Several limitations of the present study should be acknowledged, as they may be useful areas for future research. At the time the study was undertaken, no parent SE or perceived barriers questionnaires existed. The current adapted measures showed promise with respect to their validity, but additional research should examine whether additional items are needed to fully capture the HE and PA domains relevant to mothers. In addition, the assessment of weight-related health behaviors was conducted based on retrospective maternal report. Future research should utilize objective behavioral measures (i.e., accelerometers) or more frequent measurements (i.e., daily recording of behaviors). Furthermore, research in non-treatment- seeking samples and parents of children with a wider weight range (including healthy weight/underweight) could enhance our understanding of the generalizability of relationships between maternal SE, perceived barriers, and youth health behaviors. Finally, findings were based on correlational analyses, which cannot determine the direction of the relationships or control for potential confounding variables. Future prospective longitudinal studies in this area would allow for more sophisticated analyses that can assess for causality and control for potentially confounding variables.

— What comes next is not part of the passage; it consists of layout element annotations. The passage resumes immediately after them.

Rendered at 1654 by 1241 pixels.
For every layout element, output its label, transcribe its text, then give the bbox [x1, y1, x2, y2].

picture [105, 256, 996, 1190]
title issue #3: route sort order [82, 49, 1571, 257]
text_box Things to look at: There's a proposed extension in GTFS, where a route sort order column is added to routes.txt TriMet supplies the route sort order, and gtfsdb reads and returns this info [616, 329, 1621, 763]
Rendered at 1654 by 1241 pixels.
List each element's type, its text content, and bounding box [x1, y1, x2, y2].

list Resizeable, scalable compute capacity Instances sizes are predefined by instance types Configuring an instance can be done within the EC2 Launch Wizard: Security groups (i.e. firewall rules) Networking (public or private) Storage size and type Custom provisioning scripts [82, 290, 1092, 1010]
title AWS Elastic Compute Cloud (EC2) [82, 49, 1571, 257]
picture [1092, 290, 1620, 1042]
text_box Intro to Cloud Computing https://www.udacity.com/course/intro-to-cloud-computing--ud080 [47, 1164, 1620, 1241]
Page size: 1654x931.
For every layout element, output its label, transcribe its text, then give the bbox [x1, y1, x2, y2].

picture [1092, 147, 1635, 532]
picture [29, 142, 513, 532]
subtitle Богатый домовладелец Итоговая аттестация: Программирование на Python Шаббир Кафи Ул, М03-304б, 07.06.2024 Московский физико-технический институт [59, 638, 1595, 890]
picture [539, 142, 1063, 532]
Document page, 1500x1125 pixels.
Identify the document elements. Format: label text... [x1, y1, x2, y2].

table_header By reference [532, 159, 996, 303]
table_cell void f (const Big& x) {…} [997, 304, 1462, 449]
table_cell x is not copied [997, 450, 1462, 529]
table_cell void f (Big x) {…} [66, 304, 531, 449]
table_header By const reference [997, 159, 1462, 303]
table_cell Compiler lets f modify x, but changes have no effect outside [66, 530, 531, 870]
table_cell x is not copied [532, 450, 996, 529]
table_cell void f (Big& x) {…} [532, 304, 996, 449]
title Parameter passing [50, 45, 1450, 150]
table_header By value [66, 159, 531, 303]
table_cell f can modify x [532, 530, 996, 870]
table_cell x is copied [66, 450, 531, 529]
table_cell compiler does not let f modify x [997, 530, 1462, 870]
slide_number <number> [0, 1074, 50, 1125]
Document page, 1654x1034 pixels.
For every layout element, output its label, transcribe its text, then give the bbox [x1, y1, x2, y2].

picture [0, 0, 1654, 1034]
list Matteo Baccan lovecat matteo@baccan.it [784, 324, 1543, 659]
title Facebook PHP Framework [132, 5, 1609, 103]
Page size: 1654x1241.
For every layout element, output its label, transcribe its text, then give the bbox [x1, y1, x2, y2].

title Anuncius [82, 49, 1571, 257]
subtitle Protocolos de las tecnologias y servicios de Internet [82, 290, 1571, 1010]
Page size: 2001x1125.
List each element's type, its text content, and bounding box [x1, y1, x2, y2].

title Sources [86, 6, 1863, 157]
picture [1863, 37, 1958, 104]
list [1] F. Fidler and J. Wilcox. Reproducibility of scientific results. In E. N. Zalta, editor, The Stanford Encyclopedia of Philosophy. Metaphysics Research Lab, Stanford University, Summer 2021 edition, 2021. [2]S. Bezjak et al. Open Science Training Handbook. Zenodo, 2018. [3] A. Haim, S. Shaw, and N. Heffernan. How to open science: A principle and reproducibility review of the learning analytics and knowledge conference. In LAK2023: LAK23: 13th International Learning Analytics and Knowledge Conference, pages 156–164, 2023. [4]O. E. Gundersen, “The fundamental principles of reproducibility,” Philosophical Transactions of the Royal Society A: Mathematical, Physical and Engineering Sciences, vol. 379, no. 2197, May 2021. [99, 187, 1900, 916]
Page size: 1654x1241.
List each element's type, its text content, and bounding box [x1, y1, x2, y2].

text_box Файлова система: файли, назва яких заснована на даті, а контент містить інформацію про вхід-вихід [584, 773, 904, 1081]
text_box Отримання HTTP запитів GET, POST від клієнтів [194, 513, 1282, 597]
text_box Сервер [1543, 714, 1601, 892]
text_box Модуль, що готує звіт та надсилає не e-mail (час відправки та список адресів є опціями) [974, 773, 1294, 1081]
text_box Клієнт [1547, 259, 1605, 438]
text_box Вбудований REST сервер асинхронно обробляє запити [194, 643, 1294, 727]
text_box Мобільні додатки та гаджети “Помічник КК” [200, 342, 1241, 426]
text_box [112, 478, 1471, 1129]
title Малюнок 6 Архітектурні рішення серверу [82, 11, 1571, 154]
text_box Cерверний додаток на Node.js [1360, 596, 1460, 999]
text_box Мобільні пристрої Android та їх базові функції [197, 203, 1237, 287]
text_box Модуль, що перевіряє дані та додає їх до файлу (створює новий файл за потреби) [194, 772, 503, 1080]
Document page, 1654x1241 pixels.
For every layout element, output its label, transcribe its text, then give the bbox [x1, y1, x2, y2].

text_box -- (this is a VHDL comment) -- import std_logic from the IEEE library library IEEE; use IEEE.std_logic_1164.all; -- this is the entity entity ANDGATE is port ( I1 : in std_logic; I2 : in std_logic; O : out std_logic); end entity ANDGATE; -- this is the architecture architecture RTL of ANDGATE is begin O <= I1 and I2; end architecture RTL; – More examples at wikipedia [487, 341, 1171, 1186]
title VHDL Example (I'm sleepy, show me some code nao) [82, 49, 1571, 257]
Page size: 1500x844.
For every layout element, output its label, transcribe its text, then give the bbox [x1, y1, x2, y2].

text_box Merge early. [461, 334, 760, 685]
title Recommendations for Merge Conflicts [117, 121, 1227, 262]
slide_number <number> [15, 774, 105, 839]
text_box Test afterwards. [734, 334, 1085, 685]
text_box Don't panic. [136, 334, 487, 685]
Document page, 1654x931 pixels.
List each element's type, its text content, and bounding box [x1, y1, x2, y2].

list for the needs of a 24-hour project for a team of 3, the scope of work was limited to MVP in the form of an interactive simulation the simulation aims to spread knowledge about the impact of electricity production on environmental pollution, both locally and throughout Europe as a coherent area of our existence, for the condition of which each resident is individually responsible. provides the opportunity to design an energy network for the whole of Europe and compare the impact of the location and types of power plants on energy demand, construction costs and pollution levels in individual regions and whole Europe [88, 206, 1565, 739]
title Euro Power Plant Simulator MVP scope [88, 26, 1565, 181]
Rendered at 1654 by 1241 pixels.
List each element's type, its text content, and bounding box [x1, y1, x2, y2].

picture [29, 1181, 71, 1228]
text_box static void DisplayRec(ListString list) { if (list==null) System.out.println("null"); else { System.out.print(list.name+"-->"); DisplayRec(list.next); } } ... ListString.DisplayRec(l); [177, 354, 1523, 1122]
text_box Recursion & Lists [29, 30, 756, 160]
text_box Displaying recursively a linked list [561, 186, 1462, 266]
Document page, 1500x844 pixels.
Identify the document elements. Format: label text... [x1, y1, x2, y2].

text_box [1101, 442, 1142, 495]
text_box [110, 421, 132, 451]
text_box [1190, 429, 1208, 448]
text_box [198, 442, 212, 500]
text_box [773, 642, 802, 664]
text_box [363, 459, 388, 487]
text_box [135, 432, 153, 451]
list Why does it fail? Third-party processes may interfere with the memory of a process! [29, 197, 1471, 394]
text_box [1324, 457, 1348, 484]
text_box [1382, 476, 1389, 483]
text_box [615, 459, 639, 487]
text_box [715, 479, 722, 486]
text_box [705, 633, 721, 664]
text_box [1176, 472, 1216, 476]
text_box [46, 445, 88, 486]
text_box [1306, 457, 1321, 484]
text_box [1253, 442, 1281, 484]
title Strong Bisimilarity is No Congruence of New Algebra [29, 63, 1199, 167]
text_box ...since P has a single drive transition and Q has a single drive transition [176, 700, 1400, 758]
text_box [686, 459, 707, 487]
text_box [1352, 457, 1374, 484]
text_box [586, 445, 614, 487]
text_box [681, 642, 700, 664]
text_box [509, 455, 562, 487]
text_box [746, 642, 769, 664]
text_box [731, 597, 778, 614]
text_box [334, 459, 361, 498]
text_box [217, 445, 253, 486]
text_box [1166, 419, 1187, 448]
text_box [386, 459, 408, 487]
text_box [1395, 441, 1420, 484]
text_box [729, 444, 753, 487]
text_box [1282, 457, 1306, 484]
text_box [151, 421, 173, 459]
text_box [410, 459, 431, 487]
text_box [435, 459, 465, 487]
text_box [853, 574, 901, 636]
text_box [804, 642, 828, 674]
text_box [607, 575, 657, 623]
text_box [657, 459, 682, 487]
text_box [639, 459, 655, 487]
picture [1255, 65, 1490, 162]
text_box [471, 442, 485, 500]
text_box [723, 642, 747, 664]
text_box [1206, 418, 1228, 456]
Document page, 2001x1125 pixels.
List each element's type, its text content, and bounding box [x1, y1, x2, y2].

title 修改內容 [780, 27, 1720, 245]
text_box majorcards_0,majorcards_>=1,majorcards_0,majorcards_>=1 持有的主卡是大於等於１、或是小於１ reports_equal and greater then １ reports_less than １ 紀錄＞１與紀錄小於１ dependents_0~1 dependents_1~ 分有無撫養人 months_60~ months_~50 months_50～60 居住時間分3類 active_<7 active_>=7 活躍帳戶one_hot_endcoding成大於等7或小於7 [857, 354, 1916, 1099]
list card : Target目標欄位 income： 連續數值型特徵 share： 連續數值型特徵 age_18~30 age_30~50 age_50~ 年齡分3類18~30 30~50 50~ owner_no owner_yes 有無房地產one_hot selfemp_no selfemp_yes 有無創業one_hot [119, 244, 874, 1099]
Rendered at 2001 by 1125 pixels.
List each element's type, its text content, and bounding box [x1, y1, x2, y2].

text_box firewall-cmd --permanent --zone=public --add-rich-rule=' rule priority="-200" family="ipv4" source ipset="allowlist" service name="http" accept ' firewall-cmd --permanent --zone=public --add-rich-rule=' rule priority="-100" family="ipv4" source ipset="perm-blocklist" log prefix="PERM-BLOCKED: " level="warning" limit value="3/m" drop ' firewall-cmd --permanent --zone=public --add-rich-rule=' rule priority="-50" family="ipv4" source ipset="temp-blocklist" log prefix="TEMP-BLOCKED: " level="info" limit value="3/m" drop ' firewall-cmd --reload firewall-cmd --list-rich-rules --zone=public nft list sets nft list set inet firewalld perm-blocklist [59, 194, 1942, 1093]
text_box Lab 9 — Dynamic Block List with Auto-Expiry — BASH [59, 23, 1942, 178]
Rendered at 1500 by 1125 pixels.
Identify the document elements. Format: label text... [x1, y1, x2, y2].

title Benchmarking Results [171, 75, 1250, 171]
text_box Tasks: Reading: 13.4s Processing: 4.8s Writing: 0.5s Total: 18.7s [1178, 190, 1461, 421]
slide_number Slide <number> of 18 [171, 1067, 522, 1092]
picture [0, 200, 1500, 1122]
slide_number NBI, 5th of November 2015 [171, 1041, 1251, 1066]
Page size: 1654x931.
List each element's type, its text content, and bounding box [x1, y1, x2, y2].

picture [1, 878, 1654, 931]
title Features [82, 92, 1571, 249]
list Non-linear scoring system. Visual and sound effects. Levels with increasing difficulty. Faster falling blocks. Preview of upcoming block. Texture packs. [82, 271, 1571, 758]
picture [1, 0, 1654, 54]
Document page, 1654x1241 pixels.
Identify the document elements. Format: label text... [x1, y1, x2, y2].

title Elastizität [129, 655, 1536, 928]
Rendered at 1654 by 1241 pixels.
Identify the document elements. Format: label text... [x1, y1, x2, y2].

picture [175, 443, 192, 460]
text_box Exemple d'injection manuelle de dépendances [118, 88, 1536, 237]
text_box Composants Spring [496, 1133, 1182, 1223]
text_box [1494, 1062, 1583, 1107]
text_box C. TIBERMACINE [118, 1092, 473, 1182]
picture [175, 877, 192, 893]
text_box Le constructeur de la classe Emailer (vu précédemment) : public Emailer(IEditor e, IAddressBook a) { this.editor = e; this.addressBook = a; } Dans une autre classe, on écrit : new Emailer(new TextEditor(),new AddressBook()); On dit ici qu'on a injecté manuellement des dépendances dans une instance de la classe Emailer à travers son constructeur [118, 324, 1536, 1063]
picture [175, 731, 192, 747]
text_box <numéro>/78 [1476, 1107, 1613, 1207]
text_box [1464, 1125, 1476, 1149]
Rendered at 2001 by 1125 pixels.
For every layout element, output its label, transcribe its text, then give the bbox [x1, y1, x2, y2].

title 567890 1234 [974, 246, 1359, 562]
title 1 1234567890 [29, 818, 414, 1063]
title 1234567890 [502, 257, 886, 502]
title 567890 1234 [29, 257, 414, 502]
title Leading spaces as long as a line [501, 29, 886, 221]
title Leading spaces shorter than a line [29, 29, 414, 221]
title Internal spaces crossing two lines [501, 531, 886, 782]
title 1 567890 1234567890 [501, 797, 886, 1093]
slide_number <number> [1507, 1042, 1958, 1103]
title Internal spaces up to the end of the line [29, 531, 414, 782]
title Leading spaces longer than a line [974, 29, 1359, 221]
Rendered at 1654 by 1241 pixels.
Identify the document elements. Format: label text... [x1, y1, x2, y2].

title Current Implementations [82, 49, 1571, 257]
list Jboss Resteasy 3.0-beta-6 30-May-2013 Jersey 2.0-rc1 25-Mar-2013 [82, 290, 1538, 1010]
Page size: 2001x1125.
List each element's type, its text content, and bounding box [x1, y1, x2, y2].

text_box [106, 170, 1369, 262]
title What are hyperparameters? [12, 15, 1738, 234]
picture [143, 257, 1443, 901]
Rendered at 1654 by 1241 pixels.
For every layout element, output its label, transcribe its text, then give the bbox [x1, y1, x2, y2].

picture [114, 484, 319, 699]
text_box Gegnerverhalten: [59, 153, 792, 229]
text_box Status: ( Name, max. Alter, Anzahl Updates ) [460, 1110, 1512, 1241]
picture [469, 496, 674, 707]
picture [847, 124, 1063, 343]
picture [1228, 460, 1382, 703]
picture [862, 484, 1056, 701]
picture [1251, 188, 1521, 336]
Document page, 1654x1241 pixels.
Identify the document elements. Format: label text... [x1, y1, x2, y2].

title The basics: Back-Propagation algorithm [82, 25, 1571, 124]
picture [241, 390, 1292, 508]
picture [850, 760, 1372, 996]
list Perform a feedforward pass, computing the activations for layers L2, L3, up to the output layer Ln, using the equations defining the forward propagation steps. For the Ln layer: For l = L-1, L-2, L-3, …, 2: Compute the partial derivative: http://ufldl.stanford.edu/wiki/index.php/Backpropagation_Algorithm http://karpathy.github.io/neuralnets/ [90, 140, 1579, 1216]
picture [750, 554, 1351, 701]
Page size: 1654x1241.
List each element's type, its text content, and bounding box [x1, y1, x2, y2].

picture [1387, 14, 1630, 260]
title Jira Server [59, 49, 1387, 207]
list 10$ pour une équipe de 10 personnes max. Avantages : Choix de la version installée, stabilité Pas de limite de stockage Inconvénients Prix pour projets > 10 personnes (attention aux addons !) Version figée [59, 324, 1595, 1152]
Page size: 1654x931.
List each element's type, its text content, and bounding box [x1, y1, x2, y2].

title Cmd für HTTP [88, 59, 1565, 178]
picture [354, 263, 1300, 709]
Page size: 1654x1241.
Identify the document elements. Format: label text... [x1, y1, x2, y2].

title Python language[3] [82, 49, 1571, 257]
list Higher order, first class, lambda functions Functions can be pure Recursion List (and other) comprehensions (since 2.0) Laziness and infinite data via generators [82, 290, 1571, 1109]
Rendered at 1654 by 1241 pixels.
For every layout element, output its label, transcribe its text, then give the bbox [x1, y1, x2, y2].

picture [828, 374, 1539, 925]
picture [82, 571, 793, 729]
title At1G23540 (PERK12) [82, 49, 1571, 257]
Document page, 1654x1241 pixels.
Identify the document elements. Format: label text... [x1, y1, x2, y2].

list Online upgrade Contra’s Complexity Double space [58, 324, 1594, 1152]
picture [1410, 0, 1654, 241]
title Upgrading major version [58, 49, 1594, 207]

The current study documented the presence of maternal barriers to PA, as well as relationships between maternal SE and perceived barriers to support youth HE and PA. Based on our findings, interventions should focus on teaching mothers skills to positively impact their child’s behaviors in situations where the mother has little physical control and skills to overcome perceived barriers to PA. In addition, many of the barriers endorsed by the mothers in this sample referred to the child feeling self-conscious or uncomfortable engaging in PA. Interventions should focus on providing less threatening environments in which children with overweight/obesity can participate in PA.